[Text shown]
How to keep hackers informed about your users!?

Application developers usually tend to be as much specific as possible when providing information about unexpected errors occurred during runtime. For most of the time, this is a good approach to do so, but not for all use cases. User login scenario is among one of those exceptions. When a user provides insufficient/invalid credentials, or when a user account is inaccessible because of some other reason, application shouldn’t reveal more information than he/she isn’t allowed to login because of invalid or insufficient credentials. Otherwise, provided information might be revealing too much information about current status of the user. Let’s look at the following code example;

UserDetails userDetails = userDAO.findUserByUsername(username);
if(userDetails == null) {
    throw new UserNotFoundException();
} else if(!userDetails.getPassword().equals(password)) {
    throw new InvalidCredentialsException();
} else if(userDetails.isRevoked()) {
    throw new UserRevokedException();
} else {
   return userDetails;


The above code block tries to identify possible causes of unsuccessful authentication attempt as much as possible. Actually, it is good as long as the identified cause isn’t bubbled up to the GUI, with error messages like; “You cannot login. Username not found.”, “You cannot login. Invalid password.”,”You cannot login. User revoked.” and so on. With the help of such descriptive messages, a hacker trying to attack against your system might deduce some critical information for his/her break-in attempts. Instead, a general “unsuccessful login-try again” message should be enough, for example “Unsuccessful login attempt. Invalid username or password.”

Stored data entries
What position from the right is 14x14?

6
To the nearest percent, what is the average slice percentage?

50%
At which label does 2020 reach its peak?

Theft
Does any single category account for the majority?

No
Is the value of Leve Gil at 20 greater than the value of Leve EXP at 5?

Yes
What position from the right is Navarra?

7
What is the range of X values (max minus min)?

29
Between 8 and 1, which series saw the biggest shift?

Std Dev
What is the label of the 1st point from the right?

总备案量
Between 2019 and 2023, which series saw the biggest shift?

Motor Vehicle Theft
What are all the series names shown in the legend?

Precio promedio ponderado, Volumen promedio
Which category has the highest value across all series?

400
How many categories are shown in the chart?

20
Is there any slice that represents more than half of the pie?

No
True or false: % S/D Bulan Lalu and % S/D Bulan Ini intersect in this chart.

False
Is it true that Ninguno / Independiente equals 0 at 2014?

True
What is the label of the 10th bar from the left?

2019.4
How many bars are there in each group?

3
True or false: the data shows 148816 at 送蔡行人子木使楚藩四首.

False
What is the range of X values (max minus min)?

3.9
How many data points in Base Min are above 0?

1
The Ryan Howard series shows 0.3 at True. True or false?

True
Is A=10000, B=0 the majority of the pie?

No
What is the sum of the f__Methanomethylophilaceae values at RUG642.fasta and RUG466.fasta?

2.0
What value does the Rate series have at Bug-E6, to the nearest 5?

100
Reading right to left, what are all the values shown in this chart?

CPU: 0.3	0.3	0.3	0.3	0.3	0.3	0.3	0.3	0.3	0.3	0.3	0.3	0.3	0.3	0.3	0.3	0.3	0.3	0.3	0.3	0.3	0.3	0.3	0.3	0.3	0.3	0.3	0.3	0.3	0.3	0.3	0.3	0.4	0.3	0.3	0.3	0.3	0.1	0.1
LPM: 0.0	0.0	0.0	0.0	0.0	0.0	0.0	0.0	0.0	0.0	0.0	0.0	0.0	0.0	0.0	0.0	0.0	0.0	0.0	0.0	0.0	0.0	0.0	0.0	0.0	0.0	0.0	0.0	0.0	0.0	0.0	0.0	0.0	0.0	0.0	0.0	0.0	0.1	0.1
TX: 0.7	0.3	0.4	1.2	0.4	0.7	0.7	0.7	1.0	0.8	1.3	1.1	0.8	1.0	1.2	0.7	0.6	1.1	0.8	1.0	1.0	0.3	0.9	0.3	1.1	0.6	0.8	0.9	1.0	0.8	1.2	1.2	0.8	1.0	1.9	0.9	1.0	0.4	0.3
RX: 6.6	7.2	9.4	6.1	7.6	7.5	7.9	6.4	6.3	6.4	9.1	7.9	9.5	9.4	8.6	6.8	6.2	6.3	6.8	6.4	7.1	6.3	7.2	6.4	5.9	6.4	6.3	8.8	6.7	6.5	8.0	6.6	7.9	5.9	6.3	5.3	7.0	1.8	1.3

[Assignment] In the article on login error messages, condense the paragraph beginning "Application developers usually tend" into a shorter paragraph that retains its main facts. The entries have no connection to the article on login error messages.

[Written answer] Developers usually report runtime errors as specifically as possible, which is generally sound but not in every case. User login is an exception. When credentials are invalid or insufficient, or an account is inaccessible for another reason, the application should state only that the user cannot log in because of invalid or insufficient credentials. Anything more could reveal too much about the user's current status.